TEXTO DE LA PÁGINA:
------
Septiembre 2004

Pongo al mundo por espejo y a la vida como sus imágenes, pero al mirarlas no comprendo lo que mis ojos ven y se me quiebran los sueños.

Aquellos eran días verdaderamente sombríos. La vida era un cruce de caminos y mis pasos no sabían que rumbo tomar. Estaba per­dido, ni hombre ni niño, en un mundo absurdo que furioso se agita­ba al danzar un baile macabro, ajeno a mí pero que me atrapaba en su juego. Un baile marcado por la codicia de los hombres y por su maldad.

En ese confuso espejo de la vida mis ciegos ojos, ciegos por inexperiencia, algo querían ver. Mas sólo lograban encontrar en el sucio vidrio de la realidad, el aspecto deforme de las extrañas escenas de un mundo brutal. En mis largas noches de insomnio, atra­vesando el lúgubre laberinto de mis pesadillas, contemplé, sobreco­gido por el espanto, a un rostro sin nombre que por un camino gris y perverso, pisando rosas de mil primaveras y deslumbrado por bri­sas de avaricia, seguía rumbo a su pedestal, sendero que cien cor­deros limpiaban para que ambiciones pudiera saciar. Nombres de hom­bres escaleras formaban y al siguiente nivel elevaban al cerdo.
------
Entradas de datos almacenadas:
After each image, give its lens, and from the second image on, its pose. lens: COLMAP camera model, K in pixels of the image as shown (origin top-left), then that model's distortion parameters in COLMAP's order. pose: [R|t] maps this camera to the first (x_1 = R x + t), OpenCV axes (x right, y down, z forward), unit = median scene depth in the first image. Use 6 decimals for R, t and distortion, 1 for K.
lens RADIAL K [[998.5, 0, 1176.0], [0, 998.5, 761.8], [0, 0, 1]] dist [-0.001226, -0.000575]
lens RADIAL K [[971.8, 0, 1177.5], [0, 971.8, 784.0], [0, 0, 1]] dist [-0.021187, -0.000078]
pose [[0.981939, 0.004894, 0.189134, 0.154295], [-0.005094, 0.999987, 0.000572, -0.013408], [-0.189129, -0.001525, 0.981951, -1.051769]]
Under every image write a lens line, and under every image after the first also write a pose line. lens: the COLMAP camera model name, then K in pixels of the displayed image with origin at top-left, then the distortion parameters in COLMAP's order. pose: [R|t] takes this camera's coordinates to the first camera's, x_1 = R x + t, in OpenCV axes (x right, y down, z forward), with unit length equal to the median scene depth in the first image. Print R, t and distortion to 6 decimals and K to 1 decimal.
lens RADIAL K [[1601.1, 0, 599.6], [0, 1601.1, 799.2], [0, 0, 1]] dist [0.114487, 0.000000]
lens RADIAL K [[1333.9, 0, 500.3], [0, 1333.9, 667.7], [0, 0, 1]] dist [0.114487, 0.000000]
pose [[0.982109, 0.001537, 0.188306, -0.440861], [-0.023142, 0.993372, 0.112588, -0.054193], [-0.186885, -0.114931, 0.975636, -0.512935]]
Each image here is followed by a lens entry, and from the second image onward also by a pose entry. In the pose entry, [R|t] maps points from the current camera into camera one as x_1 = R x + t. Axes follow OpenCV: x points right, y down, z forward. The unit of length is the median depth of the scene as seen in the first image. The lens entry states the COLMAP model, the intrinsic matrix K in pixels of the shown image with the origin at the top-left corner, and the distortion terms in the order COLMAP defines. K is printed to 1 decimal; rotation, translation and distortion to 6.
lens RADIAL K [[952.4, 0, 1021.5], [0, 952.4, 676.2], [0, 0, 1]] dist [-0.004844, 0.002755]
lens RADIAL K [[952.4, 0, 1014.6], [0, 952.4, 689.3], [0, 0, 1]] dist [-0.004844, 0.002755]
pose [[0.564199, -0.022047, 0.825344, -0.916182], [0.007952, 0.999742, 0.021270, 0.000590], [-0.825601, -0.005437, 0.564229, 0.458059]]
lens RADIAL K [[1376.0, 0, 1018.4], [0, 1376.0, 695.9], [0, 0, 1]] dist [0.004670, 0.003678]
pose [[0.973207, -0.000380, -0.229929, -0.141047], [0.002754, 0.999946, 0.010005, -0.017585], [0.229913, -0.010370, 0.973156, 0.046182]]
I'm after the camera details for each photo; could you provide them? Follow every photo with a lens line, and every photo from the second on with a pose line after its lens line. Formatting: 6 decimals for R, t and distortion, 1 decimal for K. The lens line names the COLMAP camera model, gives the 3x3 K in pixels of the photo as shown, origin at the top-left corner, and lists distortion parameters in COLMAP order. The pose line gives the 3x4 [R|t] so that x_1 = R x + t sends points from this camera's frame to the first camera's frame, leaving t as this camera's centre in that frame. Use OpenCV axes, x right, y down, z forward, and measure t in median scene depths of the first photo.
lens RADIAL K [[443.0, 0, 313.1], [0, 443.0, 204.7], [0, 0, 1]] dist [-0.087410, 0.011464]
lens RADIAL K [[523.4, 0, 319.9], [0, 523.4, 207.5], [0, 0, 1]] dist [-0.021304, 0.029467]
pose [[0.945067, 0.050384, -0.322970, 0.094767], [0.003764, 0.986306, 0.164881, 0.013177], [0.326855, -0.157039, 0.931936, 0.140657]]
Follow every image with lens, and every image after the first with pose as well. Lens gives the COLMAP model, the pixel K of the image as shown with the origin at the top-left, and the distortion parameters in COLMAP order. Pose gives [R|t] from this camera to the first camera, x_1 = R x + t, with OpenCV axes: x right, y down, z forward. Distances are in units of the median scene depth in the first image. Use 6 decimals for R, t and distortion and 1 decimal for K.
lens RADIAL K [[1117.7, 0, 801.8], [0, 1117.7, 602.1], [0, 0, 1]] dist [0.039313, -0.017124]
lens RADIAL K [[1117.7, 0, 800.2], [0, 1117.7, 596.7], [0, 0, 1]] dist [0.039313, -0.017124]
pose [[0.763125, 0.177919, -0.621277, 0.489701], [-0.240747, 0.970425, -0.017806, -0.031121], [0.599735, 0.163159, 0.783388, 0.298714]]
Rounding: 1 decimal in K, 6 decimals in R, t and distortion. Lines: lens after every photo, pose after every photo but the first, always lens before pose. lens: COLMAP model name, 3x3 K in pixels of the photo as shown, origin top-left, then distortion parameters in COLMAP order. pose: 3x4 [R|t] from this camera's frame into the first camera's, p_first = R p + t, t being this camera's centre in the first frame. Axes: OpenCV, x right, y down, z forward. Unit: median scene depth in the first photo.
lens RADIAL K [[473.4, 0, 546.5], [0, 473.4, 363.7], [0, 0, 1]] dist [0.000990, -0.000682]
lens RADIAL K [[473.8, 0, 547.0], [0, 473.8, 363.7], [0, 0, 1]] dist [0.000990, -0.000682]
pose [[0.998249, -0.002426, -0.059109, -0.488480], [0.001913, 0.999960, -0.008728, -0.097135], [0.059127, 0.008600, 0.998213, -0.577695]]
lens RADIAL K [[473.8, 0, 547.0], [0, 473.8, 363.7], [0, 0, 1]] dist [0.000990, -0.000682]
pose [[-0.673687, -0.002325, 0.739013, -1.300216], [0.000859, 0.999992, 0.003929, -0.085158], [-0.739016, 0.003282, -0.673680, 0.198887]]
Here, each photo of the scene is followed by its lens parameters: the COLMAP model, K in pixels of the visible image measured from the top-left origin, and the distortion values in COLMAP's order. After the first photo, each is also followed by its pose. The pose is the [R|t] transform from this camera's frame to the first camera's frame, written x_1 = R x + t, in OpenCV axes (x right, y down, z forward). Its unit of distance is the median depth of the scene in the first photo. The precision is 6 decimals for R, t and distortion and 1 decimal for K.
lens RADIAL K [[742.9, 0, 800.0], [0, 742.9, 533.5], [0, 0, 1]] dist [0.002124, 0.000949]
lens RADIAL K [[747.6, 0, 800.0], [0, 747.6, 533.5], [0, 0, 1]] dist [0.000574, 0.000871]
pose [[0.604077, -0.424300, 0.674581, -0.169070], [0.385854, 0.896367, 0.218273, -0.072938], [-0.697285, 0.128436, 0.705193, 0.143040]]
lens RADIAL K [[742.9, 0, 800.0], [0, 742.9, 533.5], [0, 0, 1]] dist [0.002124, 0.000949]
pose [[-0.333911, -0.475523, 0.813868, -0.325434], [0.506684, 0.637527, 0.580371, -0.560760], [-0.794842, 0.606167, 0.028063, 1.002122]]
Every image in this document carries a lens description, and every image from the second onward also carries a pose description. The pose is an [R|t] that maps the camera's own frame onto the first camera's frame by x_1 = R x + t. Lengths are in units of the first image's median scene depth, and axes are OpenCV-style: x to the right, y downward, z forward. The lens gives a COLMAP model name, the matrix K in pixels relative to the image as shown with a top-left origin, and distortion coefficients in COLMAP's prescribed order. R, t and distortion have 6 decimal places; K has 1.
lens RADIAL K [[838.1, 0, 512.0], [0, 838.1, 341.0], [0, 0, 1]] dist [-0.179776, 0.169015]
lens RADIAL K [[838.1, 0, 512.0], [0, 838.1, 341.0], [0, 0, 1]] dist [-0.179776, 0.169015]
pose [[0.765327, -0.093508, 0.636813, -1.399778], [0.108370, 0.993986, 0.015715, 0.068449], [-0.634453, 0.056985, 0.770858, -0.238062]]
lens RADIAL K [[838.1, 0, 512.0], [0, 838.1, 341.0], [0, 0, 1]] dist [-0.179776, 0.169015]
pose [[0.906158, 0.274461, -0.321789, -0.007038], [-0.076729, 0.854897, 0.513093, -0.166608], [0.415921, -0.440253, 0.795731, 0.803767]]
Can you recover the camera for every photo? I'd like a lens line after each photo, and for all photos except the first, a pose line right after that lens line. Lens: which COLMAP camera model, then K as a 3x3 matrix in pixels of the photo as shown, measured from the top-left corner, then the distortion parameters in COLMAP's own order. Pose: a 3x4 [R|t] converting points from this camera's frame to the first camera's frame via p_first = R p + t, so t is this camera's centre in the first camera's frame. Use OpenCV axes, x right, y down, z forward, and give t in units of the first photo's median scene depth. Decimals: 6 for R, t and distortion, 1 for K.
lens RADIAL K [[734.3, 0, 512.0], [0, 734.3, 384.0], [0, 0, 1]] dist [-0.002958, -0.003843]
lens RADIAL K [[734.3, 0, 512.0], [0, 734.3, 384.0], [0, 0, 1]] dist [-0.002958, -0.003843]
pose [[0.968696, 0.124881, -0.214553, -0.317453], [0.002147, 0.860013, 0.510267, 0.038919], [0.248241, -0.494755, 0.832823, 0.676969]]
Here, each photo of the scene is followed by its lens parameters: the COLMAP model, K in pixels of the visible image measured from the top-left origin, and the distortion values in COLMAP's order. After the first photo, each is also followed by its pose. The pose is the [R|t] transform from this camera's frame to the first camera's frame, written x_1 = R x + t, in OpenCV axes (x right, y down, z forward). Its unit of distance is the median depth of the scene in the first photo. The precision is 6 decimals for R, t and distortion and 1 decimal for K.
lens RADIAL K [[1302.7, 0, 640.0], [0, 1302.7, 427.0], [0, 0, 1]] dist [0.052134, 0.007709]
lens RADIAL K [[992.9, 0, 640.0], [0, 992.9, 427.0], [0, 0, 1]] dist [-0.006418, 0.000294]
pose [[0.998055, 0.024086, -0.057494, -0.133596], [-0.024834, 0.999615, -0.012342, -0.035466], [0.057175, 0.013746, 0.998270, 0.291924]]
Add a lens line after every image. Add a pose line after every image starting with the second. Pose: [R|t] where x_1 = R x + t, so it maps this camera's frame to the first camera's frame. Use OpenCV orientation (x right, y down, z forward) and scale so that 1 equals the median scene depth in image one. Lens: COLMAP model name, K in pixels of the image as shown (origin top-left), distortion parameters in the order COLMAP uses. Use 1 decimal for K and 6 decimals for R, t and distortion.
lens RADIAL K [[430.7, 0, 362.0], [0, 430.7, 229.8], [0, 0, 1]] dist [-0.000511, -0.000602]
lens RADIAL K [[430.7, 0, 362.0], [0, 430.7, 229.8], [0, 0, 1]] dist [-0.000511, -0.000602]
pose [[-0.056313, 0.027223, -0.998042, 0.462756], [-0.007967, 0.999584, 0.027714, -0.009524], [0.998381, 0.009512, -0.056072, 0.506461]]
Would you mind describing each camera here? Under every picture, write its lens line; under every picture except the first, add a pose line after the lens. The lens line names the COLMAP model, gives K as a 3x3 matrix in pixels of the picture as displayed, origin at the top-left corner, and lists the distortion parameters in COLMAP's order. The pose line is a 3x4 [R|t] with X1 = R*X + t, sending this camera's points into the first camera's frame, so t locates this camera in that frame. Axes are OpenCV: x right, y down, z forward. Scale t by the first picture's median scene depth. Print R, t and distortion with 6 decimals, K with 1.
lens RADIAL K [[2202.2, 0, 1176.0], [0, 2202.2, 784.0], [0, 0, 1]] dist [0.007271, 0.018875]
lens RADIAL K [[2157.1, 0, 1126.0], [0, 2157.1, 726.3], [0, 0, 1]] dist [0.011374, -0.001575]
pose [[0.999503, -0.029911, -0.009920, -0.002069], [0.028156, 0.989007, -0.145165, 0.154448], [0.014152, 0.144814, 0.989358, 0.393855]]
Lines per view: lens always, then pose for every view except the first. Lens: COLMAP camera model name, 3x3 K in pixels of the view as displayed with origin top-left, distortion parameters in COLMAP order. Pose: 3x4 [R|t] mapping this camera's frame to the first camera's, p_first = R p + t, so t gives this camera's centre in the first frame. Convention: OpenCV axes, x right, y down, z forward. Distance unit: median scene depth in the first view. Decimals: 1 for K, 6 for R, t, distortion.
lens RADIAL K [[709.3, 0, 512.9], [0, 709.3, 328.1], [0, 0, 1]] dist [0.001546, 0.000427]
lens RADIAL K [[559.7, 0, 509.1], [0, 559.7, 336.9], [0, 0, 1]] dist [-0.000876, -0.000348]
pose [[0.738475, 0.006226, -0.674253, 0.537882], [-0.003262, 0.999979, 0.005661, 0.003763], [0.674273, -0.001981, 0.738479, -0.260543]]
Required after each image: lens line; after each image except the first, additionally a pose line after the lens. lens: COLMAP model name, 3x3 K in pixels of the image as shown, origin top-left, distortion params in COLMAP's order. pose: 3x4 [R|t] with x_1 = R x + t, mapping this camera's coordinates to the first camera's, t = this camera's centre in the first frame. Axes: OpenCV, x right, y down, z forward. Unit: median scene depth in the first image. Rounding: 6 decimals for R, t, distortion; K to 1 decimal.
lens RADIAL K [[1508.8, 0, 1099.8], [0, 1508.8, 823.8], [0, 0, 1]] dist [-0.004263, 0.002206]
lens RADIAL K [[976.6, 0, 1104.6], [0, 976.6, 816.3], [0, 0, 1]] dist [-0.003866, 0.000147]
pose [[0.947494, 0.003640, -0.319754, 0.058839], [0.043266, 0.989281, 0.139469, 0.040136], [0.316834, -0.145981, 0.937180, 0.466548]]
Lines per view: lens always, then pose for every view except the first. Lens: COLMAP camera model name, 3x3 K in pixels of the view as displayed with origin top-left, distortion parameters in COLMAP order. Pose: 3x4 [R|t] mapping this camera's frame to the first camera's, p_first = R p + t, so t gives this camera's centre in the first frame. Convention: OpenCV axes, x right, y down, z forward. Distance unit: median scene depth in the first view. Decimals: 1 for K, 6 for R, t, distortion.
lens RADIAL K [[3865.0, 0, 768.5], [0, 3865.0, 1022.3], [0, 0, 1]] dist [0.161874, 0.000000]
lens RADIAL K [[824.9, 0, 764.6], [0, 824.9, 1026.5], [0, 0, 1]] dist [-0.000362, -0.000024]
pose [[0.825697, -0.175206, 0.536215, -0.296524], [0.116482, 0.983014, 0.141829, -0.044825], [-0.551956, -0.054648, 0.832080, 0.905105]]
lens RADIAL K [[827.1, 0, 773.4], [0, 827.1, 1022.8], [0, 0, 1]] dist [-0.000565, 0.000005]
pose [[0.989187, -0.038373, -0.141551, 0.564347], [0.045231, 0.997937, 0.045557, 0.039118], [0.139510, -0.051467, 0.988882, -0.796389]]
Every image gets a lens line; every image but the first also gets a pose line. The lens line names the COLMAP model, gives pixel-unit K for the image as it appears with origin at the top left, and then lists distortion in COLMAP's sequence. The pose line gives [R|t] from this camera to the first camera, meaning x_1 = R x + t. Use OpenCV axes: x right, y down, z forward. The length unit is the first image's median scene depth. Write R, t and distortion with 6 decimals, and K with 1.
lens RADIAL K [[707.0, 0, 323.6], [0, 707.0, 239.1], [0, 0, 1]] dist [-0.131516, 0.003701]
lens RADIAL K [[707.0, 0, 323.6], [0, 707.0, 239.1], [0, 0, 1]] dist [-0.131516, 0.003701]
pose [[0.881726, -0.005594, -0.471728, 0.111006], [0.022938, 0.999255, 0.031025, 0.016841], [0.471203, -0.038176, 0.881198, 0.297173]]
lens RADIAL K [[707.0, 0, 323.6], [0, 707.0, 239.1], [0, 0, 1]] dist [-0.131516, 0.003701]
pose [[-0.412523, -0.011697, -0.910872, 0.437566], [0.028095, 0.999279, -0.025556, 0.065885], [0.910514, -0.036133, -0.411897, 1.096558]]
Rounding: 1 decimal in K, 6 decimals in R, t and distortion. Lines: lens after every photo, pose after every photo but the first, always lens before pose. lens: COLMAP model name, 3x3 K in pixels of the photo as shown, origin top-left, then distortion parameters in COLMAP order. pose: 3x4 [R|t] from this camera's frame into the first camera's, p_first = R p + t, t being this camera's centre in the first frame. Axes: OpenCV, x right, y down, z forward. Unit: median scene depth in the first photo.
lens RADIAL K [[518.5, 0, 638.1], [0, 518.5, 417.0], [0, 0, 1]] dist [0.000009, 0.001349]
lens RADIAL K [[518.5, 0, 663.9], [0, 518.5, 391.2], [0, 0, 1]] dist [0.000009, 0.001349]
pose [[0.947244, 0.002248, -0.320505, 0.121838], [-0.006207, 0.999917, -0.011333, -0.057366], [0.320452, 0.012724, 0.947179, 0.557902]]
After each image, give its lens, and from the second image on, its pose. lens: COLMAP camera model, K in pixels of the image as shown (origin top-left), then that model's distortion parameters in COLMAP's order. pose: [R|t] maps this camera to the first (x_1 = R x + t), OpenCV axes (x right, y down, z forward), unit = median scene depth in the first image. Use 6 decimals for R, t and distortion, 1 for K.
------
CONSIGNA:
En el texto de la página, ¿por qué se describen como ciegos los ojos de quien narra?

RESPUESTA:
Por inexperiencia.